The 1996 Freedom to Farm Act was predicated on the idea that the world's population is expanding rapidly and that this expanding population would increase demand for agricultural products steadily and significantly. But reality doesn't always conform to theory. To begin with, the Asian economic crisis and the debacles in Eastern Europe caused a serious decline in demand for U.S. agricultural products. Secondly, other countries have proven as good as the U.S. at producing many basic commodities. The result? Increased supplies, decreased demand, lower prices, and declining farm incomes.

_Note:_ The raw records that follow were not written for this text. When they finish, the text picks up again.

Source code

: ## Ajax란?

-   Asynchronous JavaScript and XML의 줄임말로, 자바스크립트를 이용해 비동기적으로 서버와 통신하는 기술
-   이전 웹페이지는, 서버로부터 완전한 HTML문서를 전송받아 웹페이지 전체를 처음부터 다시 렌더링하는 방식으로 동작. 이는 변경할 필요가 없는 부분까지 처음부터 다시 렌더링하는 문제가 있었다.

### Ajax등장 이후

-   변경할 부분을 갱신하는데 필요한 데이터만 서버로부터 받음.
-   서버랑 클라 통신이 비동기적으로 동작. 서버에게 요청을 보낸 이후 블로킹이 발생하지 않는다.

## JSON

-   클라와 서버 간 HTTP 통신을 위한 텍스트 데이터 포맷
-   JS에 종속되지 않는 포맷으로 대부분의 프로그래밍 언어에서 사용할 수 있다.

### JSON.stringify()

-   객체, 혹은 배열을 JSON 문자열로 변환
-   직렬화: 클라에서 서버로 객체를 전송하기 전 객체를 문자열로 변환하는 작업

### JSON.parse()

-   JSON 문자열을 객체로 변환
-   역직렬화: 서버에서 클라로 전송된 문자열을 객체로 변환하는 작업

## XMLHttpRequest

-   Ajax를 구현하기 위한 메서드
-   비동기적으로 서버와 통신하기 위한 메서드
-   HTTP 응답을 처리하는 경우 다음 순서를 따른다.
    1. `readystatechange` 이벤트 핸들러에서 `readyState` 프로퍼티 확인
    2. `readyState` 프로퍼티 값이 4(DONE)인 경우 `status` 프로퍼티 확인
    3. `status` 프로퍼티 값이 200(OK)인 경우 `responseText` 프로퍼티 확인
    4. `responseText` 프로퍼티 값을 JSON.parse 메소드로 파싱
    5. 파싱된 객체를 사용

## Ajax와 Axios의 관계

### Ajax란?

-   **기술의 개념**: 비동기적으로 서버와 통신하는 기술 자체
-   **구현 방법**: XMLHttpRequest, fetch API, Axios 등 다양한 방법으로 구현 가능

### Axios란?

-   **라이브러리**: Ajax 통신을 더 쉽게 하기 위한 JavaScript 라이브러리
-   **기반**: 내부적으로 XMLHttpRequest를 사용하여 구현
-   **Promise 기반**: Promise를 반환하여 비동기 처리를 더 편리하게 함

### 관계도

Freedom to farm is also a freedom to fail -- another powerful dialectic. There is increased sentiment to repeal or at least reform the 1996 Farm Bill -- particularly those aspects that constitute the Freedom to Farm initiative. But our government, and in particular Congress, seems up until now to be impervious to the prospects of a new exodus of family scale farmers. Their focus is on commodities, not farmers, and perhaps they think corporate farms can produce commodities as well as family farmers, if not better. So the ultimate beneficiaries of the new farm policy are not family scale farmers.

I have in my hand the Fall 1999 newsletter of the National Family Farm Coalition. It includes what might be regarded as a family farm manifesto containing many provisions endorsed earlier by the National Commission on Small Farms in "A Time To Act." The list of organizations that have endorsed the manifesto is extensive. It remains to be seen if policymakers are listening.